Saved data entries:
--------

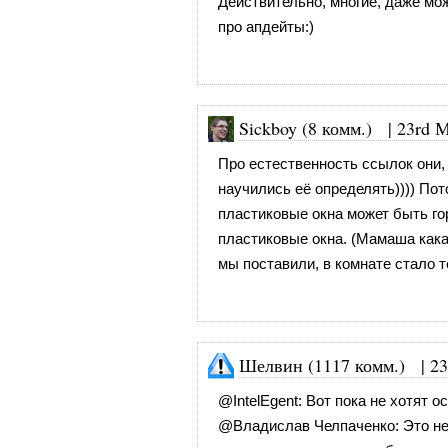
Действительно, многие, даже мо
про апдейты:)
Sickboy (8 комм.)
|
23rd М
Про естественность ссылок они, 
научились её определять)))) Пот
пластиковые окна может быть го
пластиковые окна. (Мамаша кака
мы поставили, в комнате стало 
Шелвин (1117 комм.)
|
23
@
IntelEgent
: Вот пока не хотят 
@
Владислав Челпаченко
: Это н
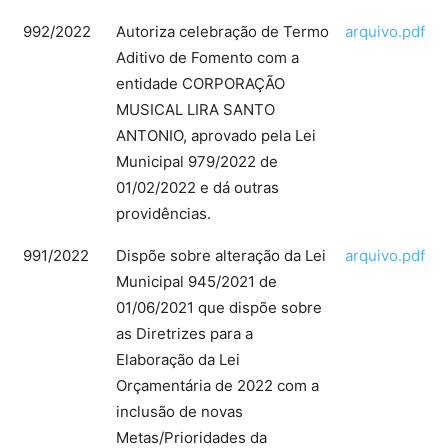
992/2022
Autoriza celebração de Termo
arquivo.pdf
Aditivo de Fomento com a
entidade CORPORAÇÃO
MUSICAL LIRA SANTO
ANTONIO, aprovado pela Lei
Municipal 979/2022 de
01/02/2022 e dá outras
providências.
991/2022
Dispõe sobre alteração da Lei
arquivo.pdf
Municipal 945/2021 de
01/06/2021 que dispõe sobre
as Diretrizes para a
Elaboração da Lei
Orçamentária de 2022 com a
inclusão de novas
Metas/Prioridades da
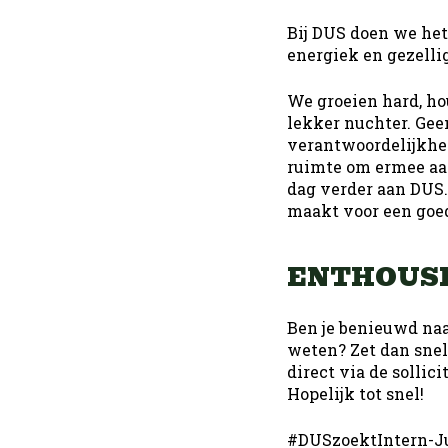
Bij DUS doen we het
energiek en gezellig
We groeien hard, ho
lekker nuchter. Gee
verantwoordelijkheid
ruimte om ermee aan
dag verder aan DUS.
maakt voor een goed
ENTHOUSI
Ben je benieuwd naa
weten? Zet dan snel
direct via de sollic
Hopelijk tot snel!
#DUSzoektIntern-Ju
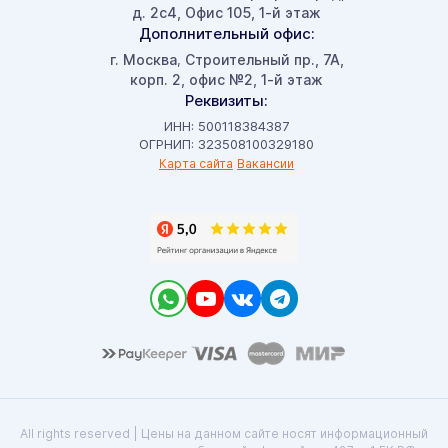
д. 2с4, Офис 105, 1-й этаж
Дополнительный офис:
г. Москва
Строительный пр., 7А,
,
корп. 2, офис №2, 1-й этаж
Реквизиты:
ИНН: 500118384387
ОГРНИП: 323508100329180
Карта сайта
Вакансии
All rights reserved | Цены на данном сайте носят информационный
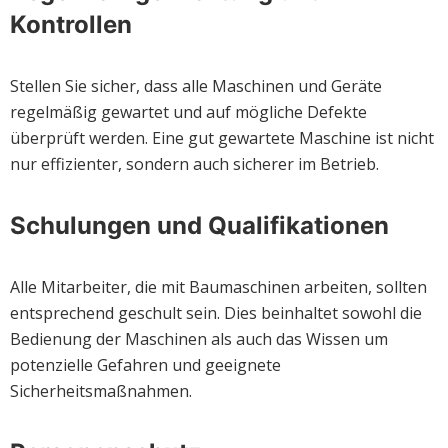
Kontrollen
Stellen Sie sicher, dass alle Maschinen und Geräte
regelmäßig gewartet und auf mögliche Defekte
überprüft werden. Eine gut gewartete Maschine ist nicht
nur effizienter, sondern auch sicherer im Betrieb.
Schulungen und Qualifikationen
Alle Mitarbeiter, die mit Baumaschinen arbeiten, sollten
entsprechend geschult sein. Dies beinhaltet sowohl die
Bedienung der Maschinen als auch das Wissen um
potenzielle Gefahren und geeignete
Sicherheitsmaßnahmen.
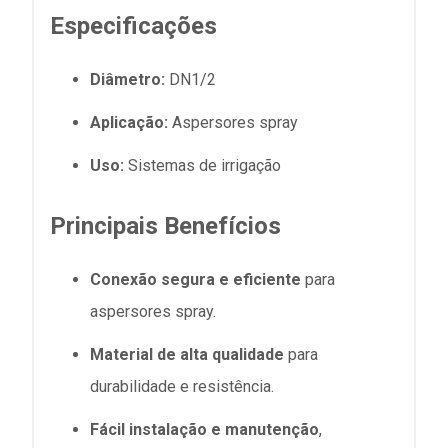
Especificações
Diâmetro:
DN1/2
Aplicação:
Aspersores spray
Uso:
Sistemas de irrigação
Principais Benefícios
Conexão segura e eficiente
para
aspersores spray.
Material de alta qualidade
para
durabilidade e resistência.
Fácil instalação e manutenção
,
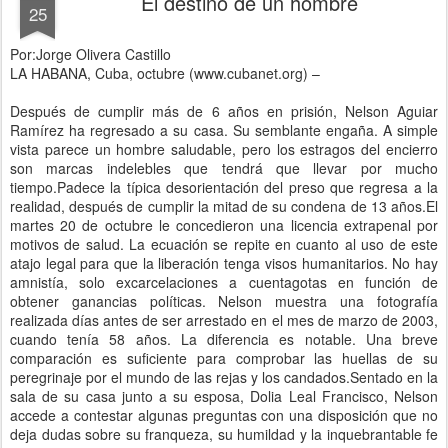
El destino de un hombre
25
Por:Jorge Olivera Castillo
LA HABANA, Cuba, octubre (www.cubanet.org) –
Después de cumplir más de 6 años en prisión, Nelson Aguiar
Ramírez ha regresado a su casa. Su semblante engaña. A simple
vista parece un hombre saludable, pero los estragos del encierro
son marcas indelebles que tendrá que llevar por mucho
tiempo.Padece la típica desorientación del preso que regresa a la
realidad, después de cumplir la mitad de su condena de 13 años.El
martes 20 de octubre le concedieron una licencia extrapenal por
motivos de salud. La ecuación se repite en cuanto al uso de este
atajo legal para que la liberación tenga visos humanitarios. No hay
amnistía, solo excarcelaciones a cuentagotas en función de
obtener ganancias políticas. Nelson muestra una fotografía
realizada días antes de ser arrestado en el mes de marzo de 2003,
cuando tenía 58 años. La diferencia es notable. Una breve
comparación es suficiente para comprobar las huellas de su
peregrinaje por el mundo de las rejas y los candados.Sentado en la
sala de su casa junto a su esposa, Dolia Leal Francisco, Nelson
accede a contestar algunas preguntas con una disposición que no
deja dudas sobre su franqueza, su humildad y la inquebrantable fe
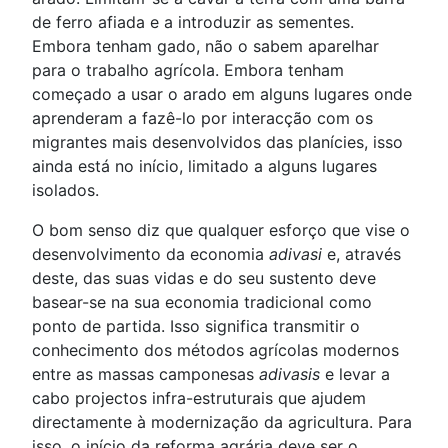
de ferro afiada e a introduzir as sementes.
Embora tenham gado, não o sabem aparelhar
para o trabalho agrícola. Embora tenham
começado a usar o arado em alguns lugares onde
aprenderam a fazê-lo por interacção com os
migrantes mais desenvolvidos das planícies, isso
ainda está no início, limitado a alguns lugares
isolados.
O bom senso diz que qualquer esforço que vise o
desenvolvimento da economia
adivasi
e, através
deste, das suas vidas e do seu sustento deve
basear-se na sua economia tradicional como
ponto de partida. Isso significa transmitir o
conhecimento dos métodos agrícolas modernos
entre as massas camponesas
adivasis
e levar a
cabo projectos infra-estruturais que ajudem
directamente à modernização da agricultura. Para
isso, o início da reforma agrária deve ser o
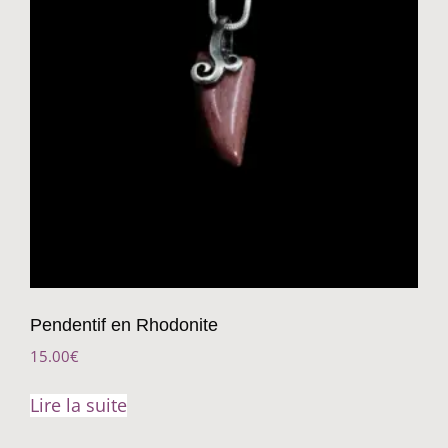
Pendentif en Rhodonite
15.00
€
Lire la suite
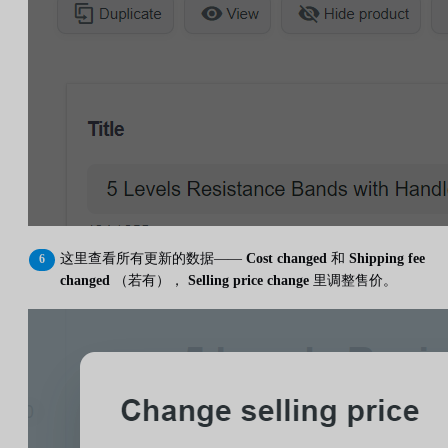
这里查看所有更新的数据——
Cost changed
和
Shipping fee
changed
（若有），
Selling price change
里调整售价。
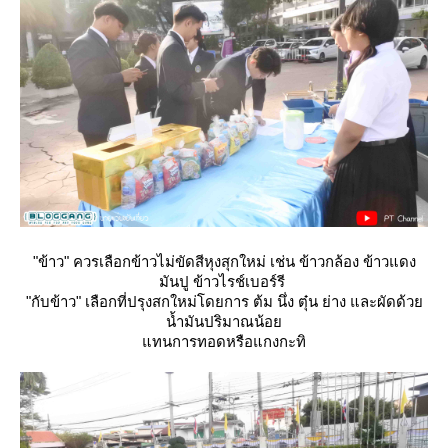
"ข้าว" ควรเลือกข้าวไม่ขัดสีหุงสุกใหม่ เช่น ข้าวกล้อง ข้าวแดง
มันปู ข้าวไรช์เบอร์รี
"กับข้าว" เลือกที่ปรุงสกใหม่โดยการ ต้ม นึ่ง ตุ๋น ย่าง และผัดด้ว
น้ำมันปริมาณน้อ
ทนการทอดหรือแกงกะทิ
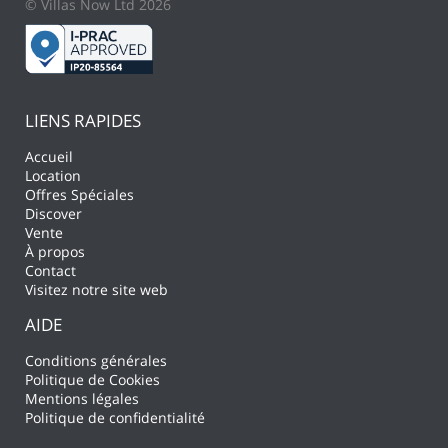
© Villas Now Ltd 2026
LIENS RAPIDES
Accueil
Location
Offres Spéciales
Discover
Vente
À propos
Contact
Visitez notre site web
AIDE
Conditions générales
Politique de Cookies
Mentions légales
Politique de confidentialité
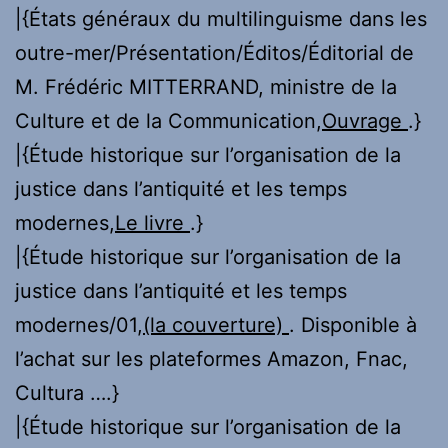
|{États généraux du multilinguisme dans les
outre-mer/Présentation/Éditos/Éditorial de
M. Frédéric MITTERRAND, ministre de la
Culture et de la Communication,
Ouvrage
.}
|{Étude historique sur l’organisation de la
justice dans l’antiquité et les temps
modernes,
Le livre
.}
|{Étude historique sur l’organisation de la
justice dans l’antiquité et les temps
modernes/01,
(la couverture)
. Disponible à
l’achat sur les plateformes Amazon, Fnac,
Cultura ….}
|{Étude historique sur l’organisation de la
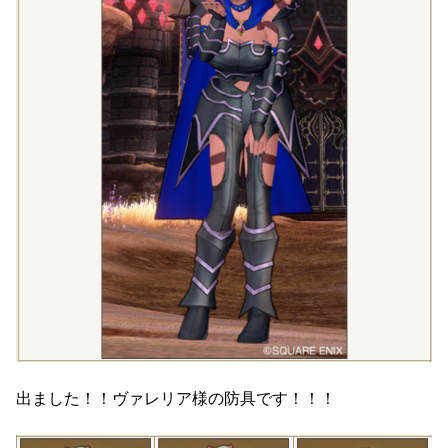
出ました！！ヴァレリア様の防具です！！！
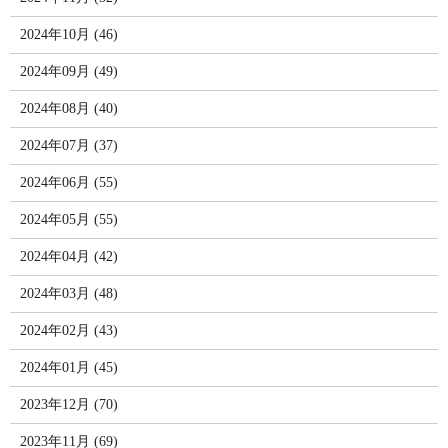
2024年10月 (46)
2024年09月 (49)
2024年08月 (40)
2024年07月 (37)
2024年06月 (55)
2024年05月 (55)
2024年04月 (42)
2024年03月 (48)
2024年02月 (43)
2024年01月 (45)
2023年12月 (70)
2023年11月 (69)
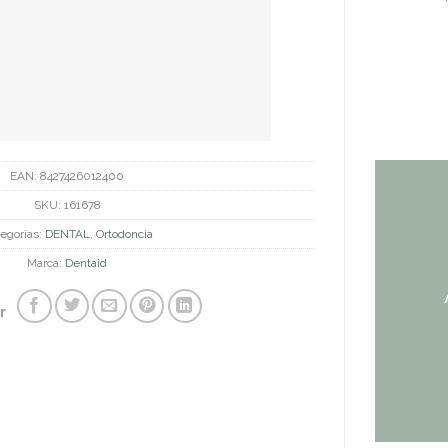
EAN:
8427426012400
SKU:
161678
egorías:
DENTAL
,
Ortodoncia
Marca:
Dentaid
r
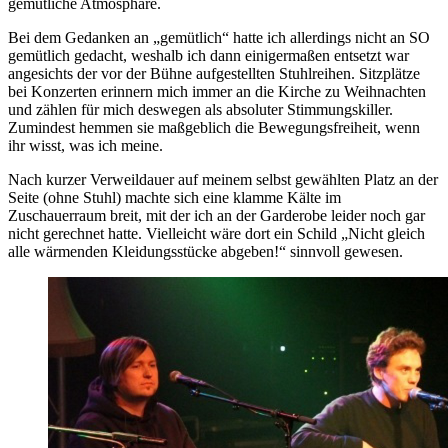
gemütliche Atmosphäre.
Bei dem Gedanken an „gemütlich“ hatte ich allerdings nicht an SO
gemütlich gedacht, weshalb ich dann einigermaßen entsetzt war
angesichts der vor der Bühne aufgestellten Stuhlreihen. Sitzplätze
bei Konzerten erinnern mich immer an die Kirche zu Weihnachten
und zählen für mich deswegen als absoluter Stimmungskiller.
Zumindest hemmen sie maßgeblich die Bewegungsfreiheit, wenn
ihr wisst, was ich meine.
Nach kurzer Verweildauer auf meinem selbst gewählten Platz an der
Seite (ohne Stuhl) machte sich eine klamme Kälte im
Zuschauerraum breit, mit der ich an der Garderobe leider noch gar
nicht gerechnet hatte. Vielleicht wäre dort ein Schild „Nicht gleich
alle wärmenden Kleidungsstücke abgeben!“ sinnvoll gewesen.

--------

Restate each entry word for word; omit the pictures.

*EXERCISE OUTPUT:*
Действительно, многие, даже мо
про апдейты:)
Sickboy (8 комм.)
|
23rd М
Про естественность ссылок они, 
научились её определять)))) Пот
пластиковые окна может быть го
пластиковые окна. (Мамаша кака
мы поставили, в комнате стало 
Шелвин (1117 комм.)
|
23
@
IntelEgent
: Вот пока не хотят 
@
Владислав Челпаченко
: Это н
992/2022
Autoriza celebração de Termo
arquivo.pdf
Aditivo de Fomento com a
entidade CORPORAÇÃO
MUSICAL LIRA SANTO
ANTONIO, aprovado pela Lei
Municipal 979/2022 de
01/02/2022 e dá outras
providências.
991/2022
Dispõe sobre alteração da Lei
arquivo.pdf
Municipal 945/2021 de
01/06/2021 que dispõe sobre
as Diretrizes para a
Elaboração da Lei
Orçamentária de 2022 com a
inclusão de novas
Metas/Prioridades da
Bij DUS doen we het
energiek en gezellig
We groeien hard, ho
lekker nuchter. Gee
verantwoordelijkheid
ruimte om ermee aan
dag verder aan DUS.
maakt voor een goed
ENTHOUSI
Ben je benieuwd naa
weten? Zet dan snel
direct via de sollic
Hopelijk tot snel!
#DUSzoektIntern-Ju
д. 2с4, Офис 105, 1-й этаж
Дополнительный офис:
г. Москва
Строительный пр., 7А,
,
корп. 2, офис №2, 1-й этаж
Реквизиты:
ИНН: 500118384387
ОГРНИП: 323508100329180
Карта сайта
Вакансии
All rights reserved | Цены на данном сайте носят информационный
Kontrollen
Stellen Sie sicher, dass alle Maschinen und Geräte
regelmäßig gewartet und auf mögliche Defekte
überprüft werden. Eine gut gewartete Maschine ist nicht
nur effizienter, sondern auch sicherer im Betrieb.
Schulungen und Qualifikationen
Alle Mitarbeiter, die mit Baumaschinen arbeiten, sollten
entsprechend geschult sein. Dies beinhaltet sowohl die
Bedienung der Maschinen als auch das Wissen um
potenzielle Gefahren und geeignete
Sicherheitsmaßnahmen.
Especificações
Diâmetro:
DN1/2
Aplicação:
Aspersores spray
Uso:
Sistemas de irrigação
Principais Benefícios
Conexão segura e eficiente
para
aspersores spray.
Material de alta qualidade
para
durabilidade e resistência.
Fácil instalação e manutenção
,
El destino de un hombre
25
Por:Jorge Olivera Castillo
LA HABANA, Cuba, octubre (www.cubanet.org) –
Después de cumplir más de 6 años en prisión, Nelson Aguiar
Ramírez ha regresado a su casa. Su semblante engaña. A simple
vista parece un hombre saludable, pero los estragos del encierro
son marcas indelebles que tendrá que llevar por mucho
tiempo.Padece la típica desorientación del preso que regresa a la
realidad, después de cumplir la mitad de su condena de 13 años.El
martes 20 de octubre le concedieron una licencia extrapenal por
motivos de salud. La ecuación se repite en cuanto al uso de este
atajo legal para que la liberación tenga visos humanitarios. No hay
amnistía, solo excarcelaciones a cuentagotas en función de
obtener ganancias políticas. Nelson muestra una fotografía
realizada días antes de ser arrestado en el mes de marzo de 2003,
cuando tenía 58 años. La diferencia es notable. Una breve
comparación es suficiente para comprobar las huellas de su
peregrinaje por el mundo de las rejas y los candados.Sentado en la
sala de su casa junto a su esposa, Dolia Leal Francisco, Nelson
accede a contestar algunas preguntas con una disposición que no
deja dudas sobre su franqueza, su humildad y la inquebrantable fe
de ferro afiada e a introduzir as sementes.
Embora tenham gado, não o sabem aparelhar
para o trabalho agrícola. Embora tenham
começado a usar o arado em alguns lugares onde
aprenderam a fazê-lo por interacção com os
migrantes mais desenvolvidos das planícies, isso
ainda está no início, limitado a alguns lugares
isolados.
O bom senso diz que qualquer esforço que vise o
desenvolvimento da economia
adivasi
e, através
deste, das suas vidas e do seu sustento deve
basear-se na sua economia tradicional como
ponto de partida. Isso significa transmitir o
conhecimento dos métodos agrícolas modernos
entre as massas camponesas
adivasis
e levar a
cabo projectos infra-estruturais que ajudem
directamente à modernização da agricultura. Para
isso, o início da reforma agrária deve ser o
Pendentif en Rhodonite
15.00
€
Lire la suite
这里查看所有更新的数据——
Cost changed
和
Shipping fee
changed
（若有），
Selling price change
里调整售价。
"ข้าว" ควรเลือกข้าวไม่ขัดสีหุงสุกใหม่ เช่น ข้าวกล้อง ข้าวแดง
มันปู ข้าวไรช์เบอร์รี
"กับข้าว" เลือกที่ปรุงสกใหม่โดยการ ต้ม นึ่ง ตุ๋น ย่าง และผัดด้ว
น้ำมันปริมาณน้อ
ทนการทอดหรือแกงกะทิ
© Villas Now Ltd 2026
LIENS RAPIDES
Accueil
Location
Offres Spéciales
Discover
Vente
À propos
Contact
Visitez notre site web
AIDE
Conditions générales
Politique de Cookies
Mentions légales
Politique de confidentialité
|{États généraux du multilinguisme dans les
outre-mer/Présentation/Éditos/Éditorial de
M. Frédéric MITTERRAND, ministre de la
Culture et de la Communication,
Ouvrage
.}
|{Étude historique sur l’organisation de la
justice dans l’antiquité et les temps
modernes,
Le livre
.}
|{Étude historique sur l’organisation de la
justice dans l’antiquité et les temps
modernes/01,
(la couverture)
. Disponible à
l’achat sur les plateformes Amazon, Fnac,
Cultura ….}
|{Étude historique sur l’organisation de la
出ました！！ヴァレリア様の防具です！！！
2024年10月 (46)
2024年09月 (49)
2024年08月 (40)
2024年07月 (37)
2024年06月 (55)
2024年05月 (55)
2024年04月 (42)
2024年03月 (48)
2024年02月 (43)
2024年01月 (45)
2023年12月 (70)
2023年11月 (69)
EAN:
8427426012400
SKU:
161678
egorías:
DENTAL
,
Ortodoncia
Marca:
Dentaid
r
gemütliche Atmosphäre.
Bei dem Gedanken an „gemütlich“ hatte ich allerdings nicht an SO
gemütlich gedacht, weshalb ich dann einigermaßen entsetzt war
angesichts der vor der Bühne aufgestellten Stuhlreihen. Sitzplätze
bei Konzerten erinnern mich immer an die Kirche zu Weihnachten
und zählen für mich deswegen als absoluter Stimmungskiller.
Zumindest hemmen sie maßgeblich die Bewegungsfreiheit, wenn
ihr wisst, was ich meine.
Nach kurzer Verweildauer auf meinem selbst gewählten Platz an der
Seite (ohne Stuhl) machte sich eine klamme Kälte im
Zuschauerraum breit, mit der ich an der Garderobe leider noch gar
nicht gerechnet hatte. Vielleicht wäre dort ein Schild „Nicht gleich
alle wärmenden Kleidungsstücke abgeben!“ sinnvoll gewesen.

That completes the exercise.